Based on this conclusion, the separator 22 is designed with a plurality of channels 50 for passing of the rising gas bubbles as well as descending and dissolving of the solute particles. In particular, the upwardly facing lower surface 40a provides a platform for the solute particles to descend during dissolution while the downwardly facing upper surface 38a allows the gas bubbles to rise along. This minimises the upward moving of the solute particles which may be transported to the plating sump 26.

Claims

1. A mixing apparatus comprising:

a mixing chamber with at least one inlet allowing entry of a solute and a liquid solvent, and at least one outlet located at an upper portion of said mixing chamber allowing exit of a solution of said solute and solvent;

a mixing mechanism located at a lower portion of said mixing chamber for mixing said solute with said solvent;

a separator located substantially between said mixing chamber and said outlet; said separator having at least one generally upwardly facing surface and at least one generally downward facing surface, each said surface being oriented at an incline;

said upwardly facing surface being so located and so designed such that gas bubbles produced when said mixing mechanism is operated are channeled by said upwardly facing surface in a direction generally away from said mixing mechanism; and

said downward facing surface being so located and so designed such that undissolved solute is directed by said downward facing surface to an area generally proximal said lower portion of said mixing chamber.

2. An apparatus according to claim 1 wherein said separator includes a plurality of separating members.

3. An apparatus according to claim 2 wherein each of said separating members comprises a plate member.

4. An apparatus according to claim 3 wherein each said plate member provides a generally upwardly facing surface and a generally downwardly facing surface, each said surface oriented at an incline.

5. An apparatus according to claim 4 wherein said plate members are disposed side by side with each other.

6. An apparatus according to claim 3 wherein said plate members are disposed side by side with each other.

7. An apparatus according to claim 1 wherein said upwardly facing surface and said downwardly facing surface are substantially parallel to each other.

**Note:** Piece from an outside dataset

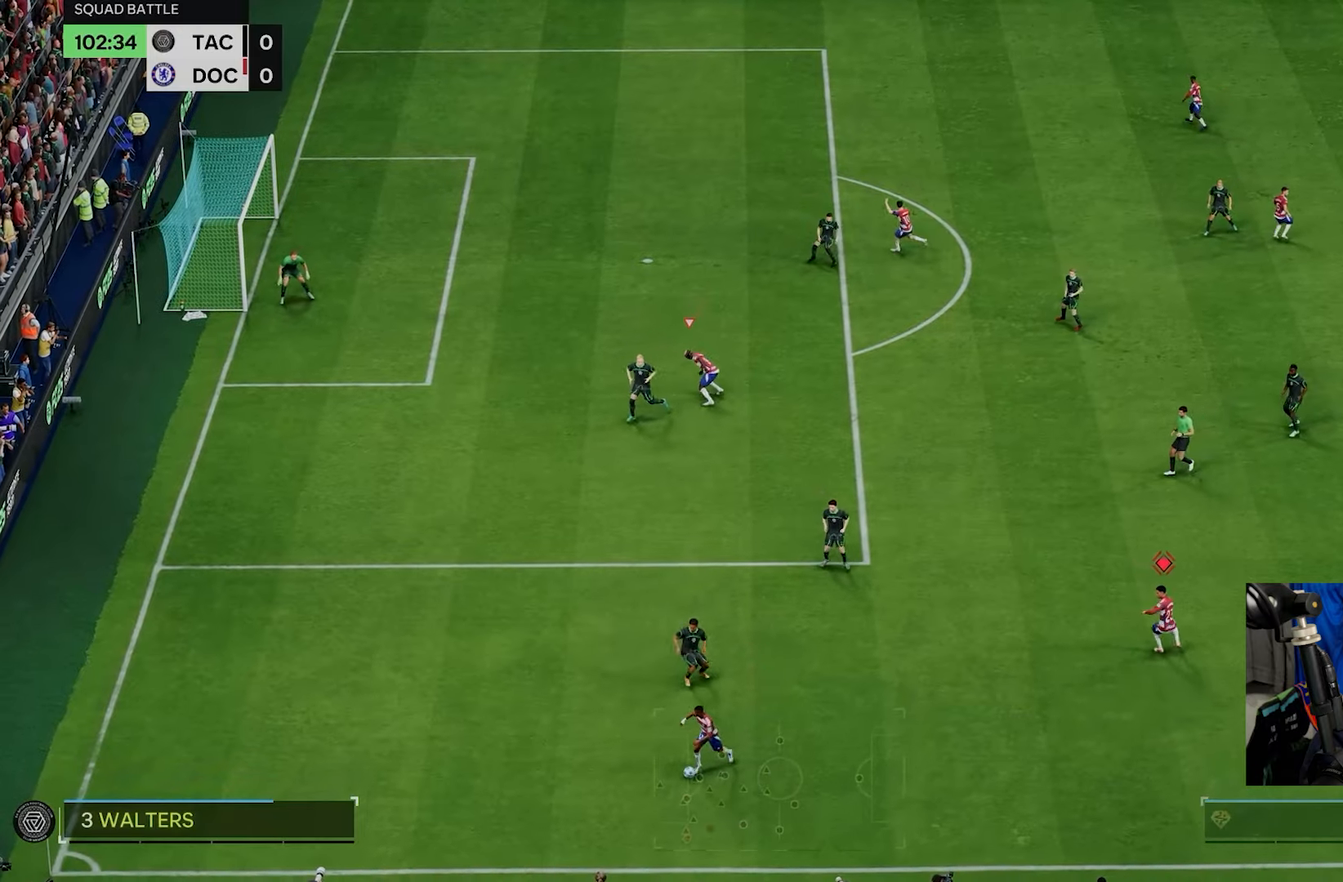
{"buttons": [], "left_stick": "right", "events": [[217, "R3", "down"], [417, "R3", "up"]]}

8. An apparatus according to claim 1 wherein said upwardly facing surface and said downwardly facing surface are slanted at substantially 55-65 degrees from a horizontal axis of said chamber.

9. An apparatus according to claim 1 wherein said upwardly facing surface and said downwardly facing surface are slanted at substantially 60 degrees from a horizontal axis of said chamber.

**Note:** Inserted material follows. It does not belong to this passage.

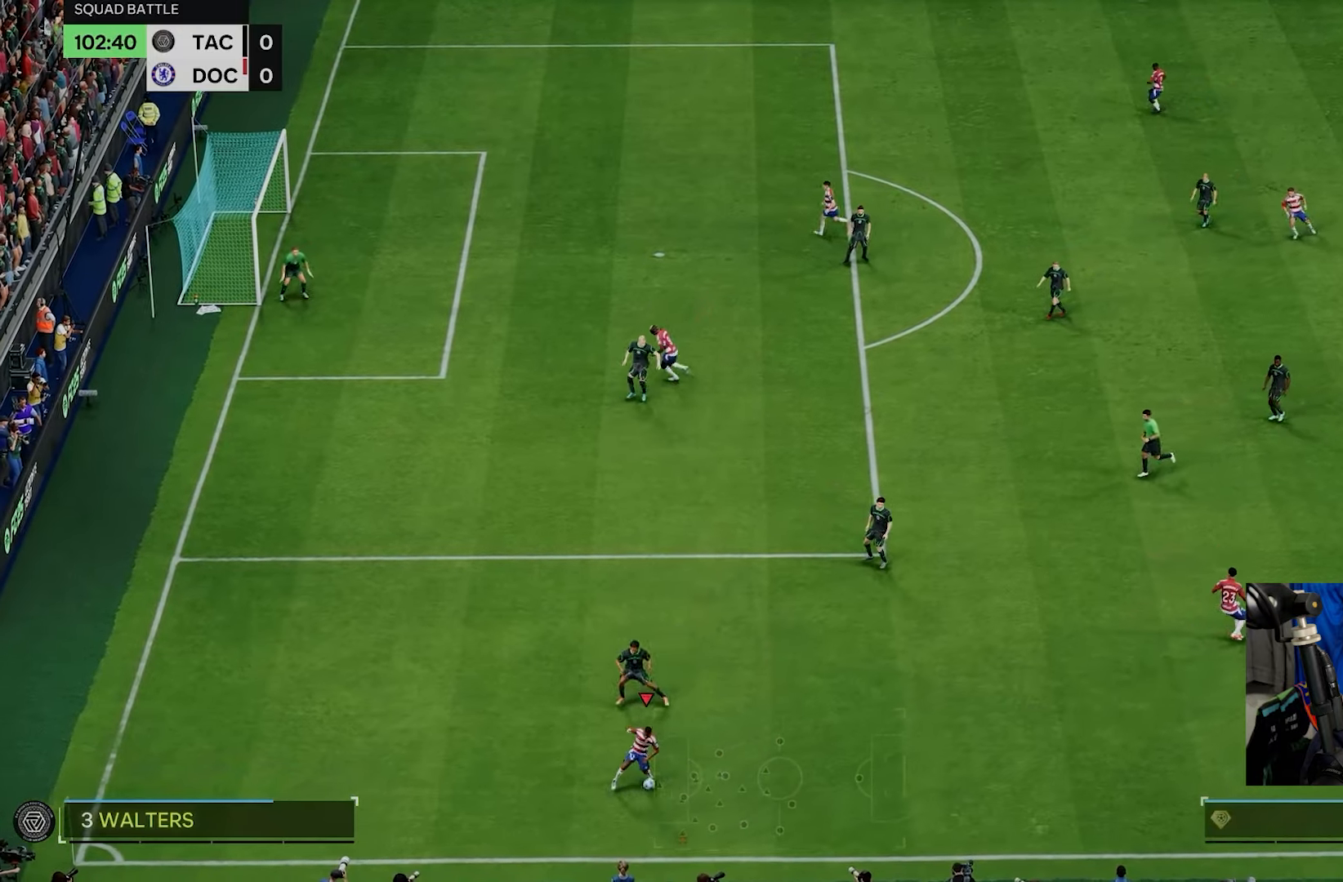
{"buttons": [], "left_stick": "right", "events": []}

10. An apparatus according to claim 1 wherein said mixing mechanism comprises a device for agitating said solvent with said solute in said mixing chamber.

11. An apparatus according to claim 1 further comprising a detecting device for detecting a concentration of said solution, wherein said detecting device is located below said separator.

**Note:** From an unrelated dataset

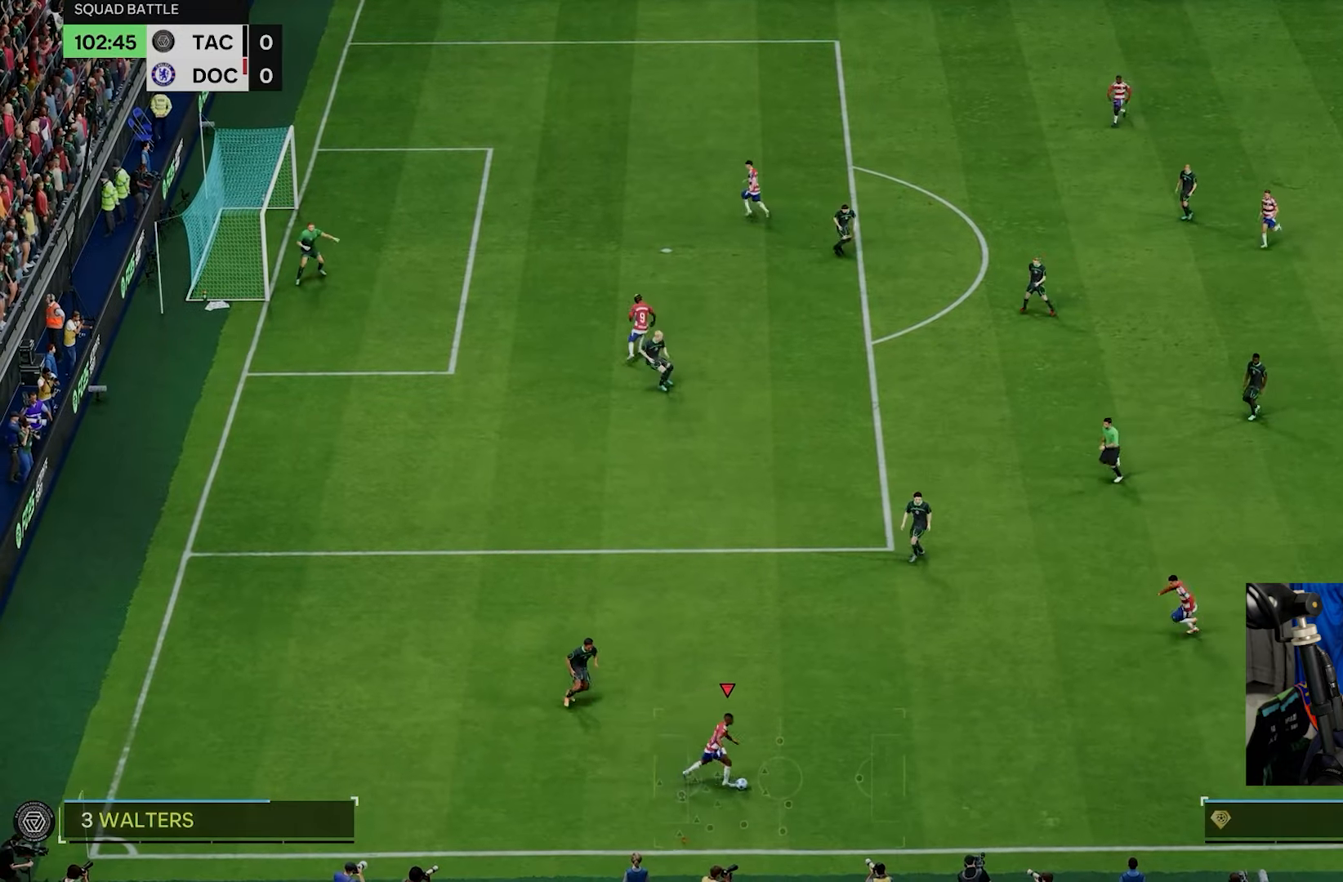
{"buttons": [], "left_stick": "right", "events": []}
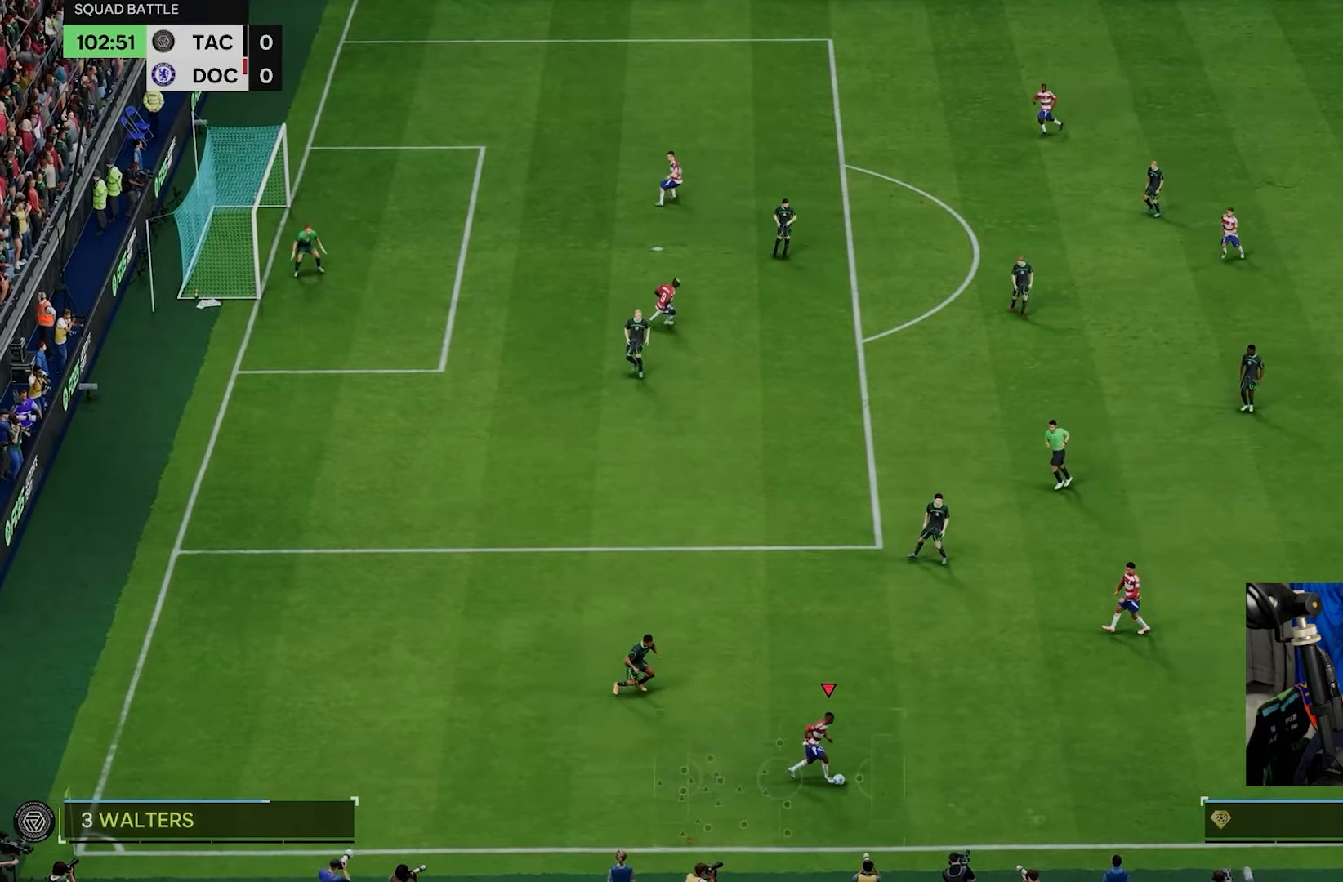
{"buttons": [], "left_stick": "right", "events": []}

12. An apparatus according to claim 1 further comprising a device for allowing said solute to reach a lower portion of said chamber before being mixed with and dissolved in said solvent.

13. An apparatus according to claim 1 further including at least one plating cell liquidly connected to said apparatus.

14. An apparatus according to claim 1 wherein said upwardly facing surface and said downwardly facing surface define a passageway allowing said solution to pass through and out of said chamber via said outlet.

15. An apparatus according to claim 1 in combination with an electroplating apparatus for providing said solution thereto.

16. An apparatus according to claim 1 further including a vortex destroyer located between said mixing mechanism and said separator.